Compute Engine runs the batch workload and auto kills the instance
once it’s done. You can read by post on medium:
https://link.medium.com/1K3NsElGYZ
It might help you get started. There's also a follow up post showing how to use a Docker container inside the Compute Engine instance: https://medium.com/google-cloud/serverless-batch-workload-on-gcp-adding-docker-and-container-registry-to-the-mix-558f925e1de1
You can use Cloud Run. At the time of writing this, the timeout of Cloud Run (fully managed) is increased to 60 minutes, but in beta.
https://cloud.google.com/run/docs/configuring/request-timeout
Important: Although Cloud Run (fully managed) has a maximum timeout of 60 minutes, only timeouts of 15 minutes or less are generally available: setting timeouts greater than 15 minutes is a Beta feature.
Another alternative for batch computing is using Google Cloud Lifesciences.
An example application using Cloud Life Sciences is dsub.
Or see the Cloud Life Sciences Quickstart documentation.
I found myself looking for a solution to this problem and built something similar to what mesmacosta has described in a different answer, in the form of a reusable tool called gcp-runbatch.
If you can package your workload into a Docker image then you can run it using gcp-runbatch. When triggered, it will do the following:
Create a new VM
On VM startup, docker run the specified image
When the docker run exits, the VM will be deleted
Some features that are supported:
Invoke batch workload from the command line, or deploy as a Cloud Function and invoke that way (e.g. to trigger batch workloads via Cloud Scheduler)

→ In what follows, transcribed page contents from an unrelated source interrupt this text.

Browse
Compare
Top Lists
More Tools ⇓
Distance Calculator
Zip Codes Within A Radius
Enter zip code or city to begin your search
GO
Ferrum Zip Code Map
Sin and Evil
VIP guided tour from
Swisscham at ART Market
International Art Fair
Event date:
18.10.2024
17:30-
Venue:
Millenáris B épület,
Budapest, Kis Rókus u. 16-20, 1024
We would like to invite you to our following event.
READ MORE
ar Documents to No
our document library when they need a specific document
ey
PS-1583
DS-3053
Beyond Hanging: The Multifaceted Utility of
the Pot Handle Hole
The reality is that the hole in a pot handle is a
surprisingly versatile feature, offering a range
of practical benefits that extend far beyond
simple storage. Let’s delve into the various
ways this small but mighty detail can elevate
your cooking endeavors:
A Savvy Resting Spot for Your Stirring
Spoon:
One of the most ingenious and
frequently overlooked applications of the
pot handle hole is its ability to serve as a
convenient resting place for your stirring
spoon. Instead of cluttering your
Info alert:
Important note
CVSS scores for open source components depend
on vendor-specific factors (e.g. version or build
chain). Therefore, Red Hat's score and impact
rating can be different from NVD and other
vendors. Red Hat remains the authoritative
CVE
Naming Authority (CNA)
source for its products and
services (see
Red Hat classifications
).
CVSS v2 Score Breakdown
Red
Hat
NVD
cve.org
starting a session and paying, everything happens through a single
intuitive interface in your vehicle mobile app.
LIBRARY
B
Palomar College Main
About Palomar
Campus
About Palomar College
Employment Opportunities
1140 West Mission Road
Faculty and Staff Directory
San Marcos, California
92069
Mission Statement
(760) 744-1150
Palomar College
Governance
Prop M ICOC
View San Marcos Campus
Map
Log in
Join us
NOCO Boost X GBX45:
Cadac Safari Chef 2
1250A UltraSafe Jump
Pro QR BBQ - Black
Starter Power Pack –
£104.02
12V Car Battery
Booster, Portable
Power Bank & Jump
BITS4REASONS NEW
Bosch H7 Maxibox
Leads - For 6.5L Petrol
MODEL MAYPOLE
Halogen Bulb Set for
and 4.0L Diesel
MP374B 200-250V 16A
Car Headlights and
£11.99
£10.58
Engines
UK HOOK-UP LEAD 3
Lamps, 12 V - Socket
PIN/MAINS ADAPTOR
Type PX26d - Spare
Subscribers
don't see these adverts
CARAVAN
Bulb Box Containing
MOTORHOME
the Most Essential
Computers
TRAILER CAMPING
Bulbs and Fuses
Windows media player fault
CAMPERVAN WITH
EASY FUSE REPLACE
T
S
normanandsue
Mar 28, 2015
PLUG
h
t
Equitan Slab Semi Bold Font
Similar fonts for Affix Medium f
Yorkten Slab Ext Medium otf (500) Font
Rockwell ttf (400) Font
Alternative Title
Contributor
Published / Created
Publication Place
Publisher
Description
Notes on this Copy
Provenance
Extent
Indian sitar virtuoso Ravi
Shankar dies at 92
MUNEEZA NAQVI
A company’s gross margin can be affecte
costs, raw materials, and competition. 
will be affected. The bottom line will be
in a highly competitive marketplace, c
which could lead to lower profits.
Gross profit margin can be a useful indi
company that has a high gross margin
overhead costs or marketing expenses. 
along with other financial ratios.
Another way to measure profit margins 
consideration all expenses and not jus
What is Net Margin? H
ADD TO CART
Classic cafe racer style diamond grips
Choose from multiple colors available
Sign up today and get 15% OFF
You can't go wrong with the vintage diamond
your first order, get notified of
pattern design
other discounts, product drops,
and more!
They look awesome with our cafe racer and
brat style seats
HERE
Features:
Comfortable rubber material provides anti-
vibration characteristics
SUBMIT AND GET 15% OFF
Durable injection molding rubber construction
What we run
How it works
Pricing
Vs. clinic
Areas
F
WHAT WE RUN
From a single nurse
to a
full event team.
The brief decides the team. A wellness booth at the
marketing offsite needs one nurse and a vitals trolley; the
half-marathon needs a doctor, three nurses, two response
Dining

stdout and stderr will be piped to Cloud Logging
Environment variables can be specified by the invoker, or pulled from Secret Manager
Here's an example command line invocation:
$ gcp-runbatch \
--project-id=long-octane-350517 \
--zone=us-central1-a \
--service-account=1234567890-compute#developer.gserviceaccount.com \
hello-world
Successfully started instance runbatch-38408320. To tail batch logs run:
CLOUDSDK_PYTHON_SITEPACKAGES=1 gcloud beta --project=long-octane-350517
logging tail 'logName="projects/long-octane-350517/logs/runbatch" AND
resource.labels.instance_id="runbatch-38408320"' --format='get(text_payload)'
GCP launched their new "Batch" service in July '22. It basically Compute Engine packaged with some utilities to easily productionize a batch job -- including defining required resources, executables (script or container-based), and define a run schedule.
Haven't used it yet, but seems like a great fit for batch jobs that take over 1 hr.